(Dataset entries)
__________________________________________________

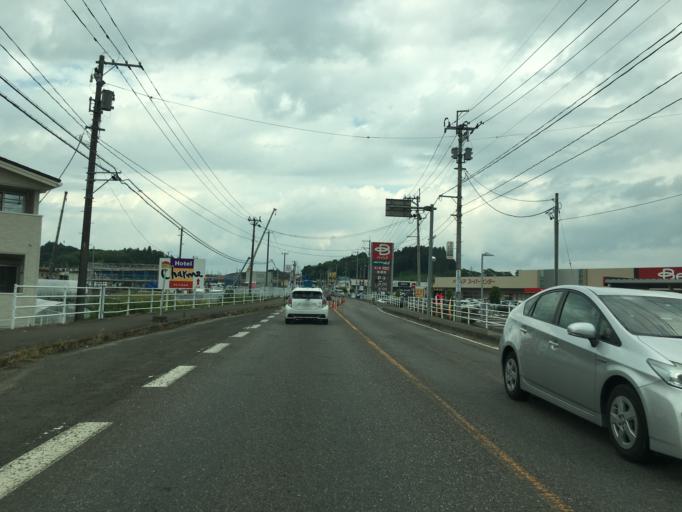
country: JP
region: Fukushima
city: Nihommatsu
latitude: 37.6119
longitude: 140.4614
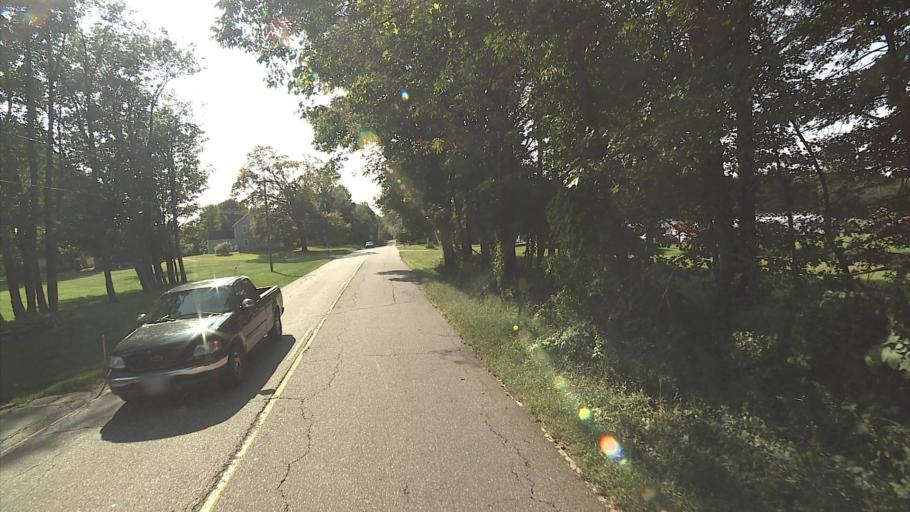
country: US
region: Connecticut
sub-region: Windham County
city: Willimantic
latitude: 41.6612
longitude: -72.2508
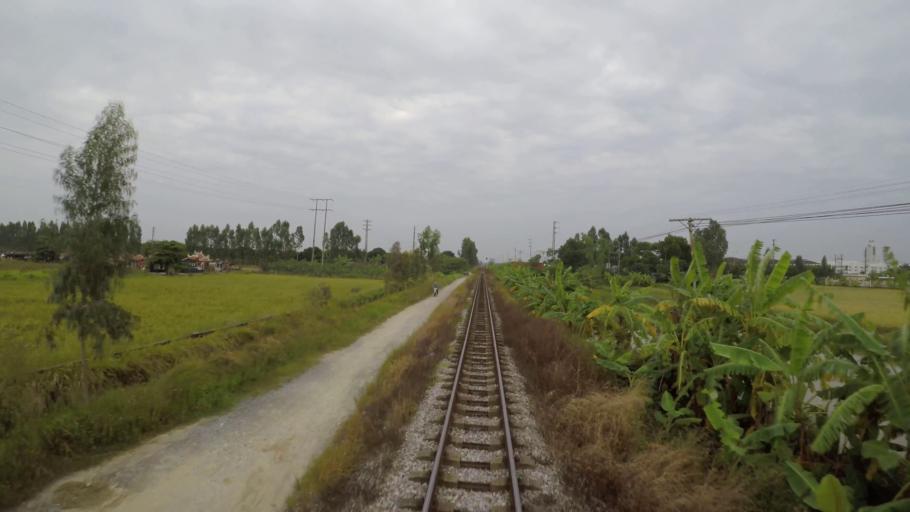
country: VN
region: Hai Duong
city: Lai Cach
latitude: 20.9475
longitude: 106.2589
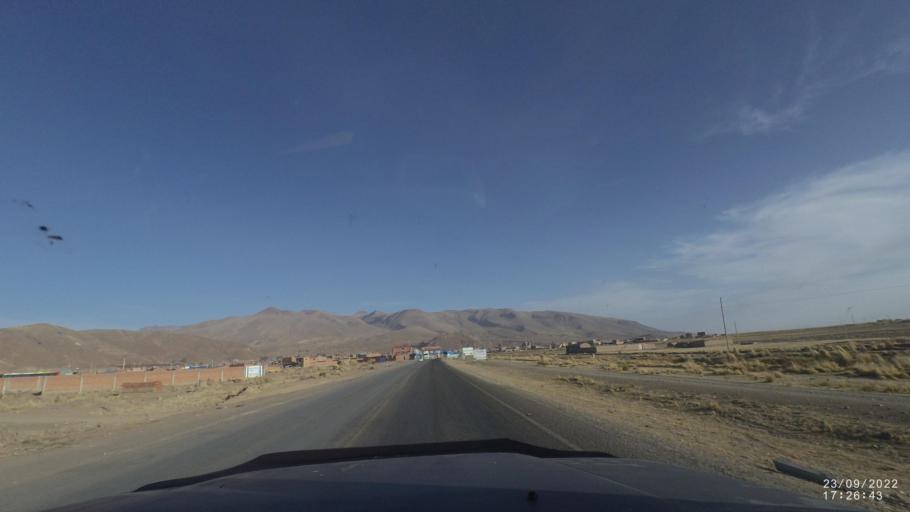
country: BO
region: Oruro
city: Challapata
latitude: -18.8883
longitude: -66.7830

__________________________________________________

- _SET EXERCISE_: Copy the rows from the line with "country: US" through the end of the rows, changing "latitude" to "lat" and keeping everything else the same. Leave out the pictures.

- _THE OUTPUT_:
country: US
region: Connecticut
sub-region: Windham County
city: Willimantic
lat: 41.6612
longitude: -72.2508
country: VN
region: Hai Duong
city: Lai Cach
lat: 20.9475
longitude: 106.2589
country: BO
region: Oruro
city: Challapata
lat: -18.8883
longitude: -66.7830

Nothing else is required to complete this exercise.